Carolina Panthers

Panthers GM Dave Gettleman’s philosophy: I don’t wanna clean house

Carolina Panthers general manager Dave Gettleman, who spoke to the Rotary Club on Tuesday, said his philosophy when he was hired by team was not to clean house, but retain talented scouts.
Carolina Panthers general manager Dave Gettleman, who spoke to the Rotary Club on Tuesday, said his philosophy when he was hired by team was not to clean house, but retain talented scouts. jsiner@charlotteobserver.com

Speaking on his success as a general manager in just more than three years with the Carolina Panthers, Dave Gettleman told Charlotte’s Rotary Club Tuesday why it was important to him to keep quality people on staff when most new GMs would have cleaned house.

Gettleman, who spoke for about 20 minutes following Carolina’s organized team activities session on Tuesday morning, admitted afterward how rare it is to keep everyone on board when there’s a new sheriff in town.

“It doesn’t happen,” Gettleman told the Observer. “If you had put $1,000 down on me not firing anybody, right now, you’d be in Coconut Grove drinking Mai Tais. It doesn’t happen. I had no interest in firing anybody.”

Gettleman took over as general manager in January 2013 after the Panthers fired Marty Hurney midway through the 2012 season. The Panthers had not been to the playoffs since the 2008 season, and Gettleman had a quarter-century worth of experience – and friends – in the league when he was hired.

But rather than bringing in his own people, Gettleman asked those with the franchise to change some of their scouting philosophies.

“When you fire someone, you fire their wife, spouse, significant other,” he told the group. “You fire their families.

“I’ve been fired. It stinks. … I said when I get the keys to the castle, I’m going to give everybody an opportunity.”

Gettleman retained his pro and college scouting departments and only added veteran pro scout Clyde Powers. Carolina has been to the playoffs in each of the past three seasons.

Gettleman referred to articles he read in 2010 in the years following the recession. He said he read that companies that retained “the largest number of valued employees” bounced back quicker than those that cleaned house.

That was his mindset when he came to Carolina, and it paid off with a trip to Super Bowl 50 in February.

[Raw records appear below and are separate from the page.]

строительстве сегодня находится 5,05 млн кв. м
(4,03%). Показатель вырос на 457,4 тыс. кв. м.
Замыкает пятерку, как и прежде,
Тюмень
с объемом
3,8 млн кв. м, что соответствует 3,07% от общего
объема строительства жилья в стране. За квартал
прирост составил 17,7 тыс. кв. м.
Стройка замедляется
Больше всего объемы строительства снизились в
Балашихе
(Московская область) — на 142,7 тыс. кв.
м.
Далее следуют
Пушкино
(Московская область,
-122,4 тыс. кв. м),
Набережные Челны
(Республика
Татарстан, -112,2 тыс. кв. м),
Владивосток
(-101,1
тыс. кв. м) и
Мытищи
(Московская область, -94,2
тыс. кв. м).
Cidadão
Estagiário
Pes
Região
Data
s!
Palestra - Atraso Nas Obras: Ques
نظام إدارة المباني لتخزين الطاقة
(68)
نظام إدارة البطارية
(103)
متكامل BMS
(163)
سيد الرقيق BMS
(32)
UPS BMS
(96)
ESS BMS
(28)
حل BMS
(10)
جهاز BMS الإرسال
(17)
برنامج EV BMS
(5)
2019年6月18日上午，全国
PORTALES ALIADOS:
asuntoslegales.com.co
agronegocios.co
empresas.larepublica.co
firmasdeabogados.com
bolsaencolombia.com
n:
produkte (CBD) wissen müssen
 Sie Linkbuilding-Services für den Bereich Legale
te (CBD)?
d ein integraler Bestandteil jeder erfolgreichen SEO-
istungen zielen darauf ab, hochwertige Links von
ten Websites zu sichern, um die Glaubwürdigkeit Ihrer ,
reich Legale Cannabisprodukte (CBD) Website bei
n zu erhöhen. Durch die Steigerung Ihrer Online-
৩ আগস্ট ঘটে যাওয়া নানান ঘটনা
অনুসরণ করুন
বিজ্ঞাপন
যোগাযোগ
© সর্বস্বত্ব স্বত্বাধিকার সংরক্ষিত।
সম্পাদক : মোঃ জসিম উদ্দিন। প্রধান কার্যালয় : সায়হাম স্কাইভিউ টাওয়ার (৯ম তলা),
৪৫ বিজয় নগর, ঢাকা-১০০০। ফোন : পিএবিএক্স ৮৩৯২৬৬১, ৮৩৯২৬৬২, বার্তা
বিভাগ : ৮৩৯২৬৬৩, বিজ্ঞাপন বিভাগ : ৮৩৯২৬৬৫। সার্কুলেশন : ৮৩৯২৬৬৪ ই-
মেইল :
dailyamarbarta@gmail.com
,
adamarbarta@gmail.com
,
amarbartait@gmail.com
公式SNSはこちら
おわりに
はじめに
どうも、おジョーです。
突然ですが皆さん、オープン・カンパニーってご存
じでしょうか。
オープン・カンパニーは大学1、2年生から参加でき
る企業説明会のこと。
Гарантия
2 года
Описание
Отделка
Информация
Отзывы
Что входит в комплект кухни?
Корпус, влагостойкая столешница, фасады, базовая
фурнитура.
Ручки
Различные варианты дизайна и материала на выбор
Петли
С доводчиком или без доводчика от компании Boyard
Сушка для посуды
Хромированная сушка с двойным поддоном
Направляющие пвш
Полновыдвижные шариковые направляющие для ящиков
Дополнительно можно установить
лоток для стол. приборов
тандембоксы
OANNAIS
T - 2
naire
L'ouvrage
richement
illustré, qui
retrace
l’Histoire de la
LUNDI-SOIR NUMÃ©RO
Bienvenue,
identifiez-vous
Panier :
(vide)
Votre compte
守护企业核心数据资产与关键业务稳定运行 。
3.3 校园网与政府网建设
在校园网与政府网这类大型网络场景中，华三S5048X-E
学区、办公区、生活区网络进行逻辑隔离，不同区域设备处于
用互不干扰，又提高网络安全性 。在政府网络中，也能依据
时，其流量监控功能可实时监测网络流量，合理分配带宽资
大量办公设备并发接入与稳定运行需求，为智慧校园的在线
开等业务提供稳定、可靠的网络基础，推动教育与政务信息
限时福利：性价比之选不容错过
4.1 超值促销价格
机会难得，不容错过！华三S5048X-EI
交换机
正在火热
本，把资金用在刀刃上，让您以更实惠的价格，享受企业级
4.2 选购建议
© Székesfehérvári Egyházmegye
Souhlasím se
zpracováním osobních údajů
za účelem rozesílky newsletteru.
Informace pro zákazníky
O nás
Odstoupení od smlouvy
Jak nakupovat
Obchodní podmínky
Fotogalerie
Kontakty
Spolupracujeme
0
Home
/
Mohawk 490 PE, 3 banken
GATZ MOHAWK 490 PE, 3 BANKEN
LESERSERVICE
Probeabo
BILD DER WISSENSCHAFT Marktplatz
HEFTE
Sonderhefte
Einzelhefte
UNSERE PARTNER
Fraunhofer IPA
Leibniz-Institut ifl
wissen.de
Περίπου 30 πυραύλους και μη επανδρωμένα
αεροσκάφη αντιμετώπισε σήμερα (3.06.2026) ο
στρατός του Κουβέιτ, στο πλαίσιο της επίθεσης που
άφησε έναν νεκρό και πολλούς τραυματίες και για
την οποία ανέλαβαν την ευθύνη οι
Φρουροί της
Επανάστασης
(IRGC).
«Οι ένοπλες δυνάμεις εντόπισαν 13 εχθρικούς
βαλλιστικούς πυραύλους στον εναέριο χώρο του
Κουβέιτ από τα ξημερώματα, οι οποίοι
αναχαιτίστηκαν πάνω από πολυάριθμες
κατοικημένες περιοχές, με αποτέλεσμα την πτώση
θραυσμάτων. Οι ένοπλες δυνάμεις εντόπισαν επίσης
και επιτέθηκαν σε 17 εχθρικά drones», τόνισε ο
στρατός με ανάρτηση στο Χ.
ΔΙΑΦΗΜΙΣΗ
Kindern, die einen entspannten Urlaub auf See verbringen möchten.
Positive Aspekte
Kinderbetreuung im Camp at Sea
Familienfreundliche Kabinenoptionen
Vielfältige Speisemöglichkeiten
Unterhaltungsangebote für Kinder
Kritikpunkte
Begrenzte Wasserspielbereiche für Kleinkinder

Sporting News named Gettleman the NFL’s executive of the year earlier this year, and that honor was mentioned by Knights general manager Dan Rajkowski when he introduced Gettleman.

But Gettleman wouldn’t take all the praise.

“I stepped back after four and a half months with people who I asked to make a pretty serious philosophical shift and, for many of them their work process, they all bought in and here we are three years later,” he said. “Dave Gettleman didn’t do all of those things by himself. Absolutely not. Not even remotely close.”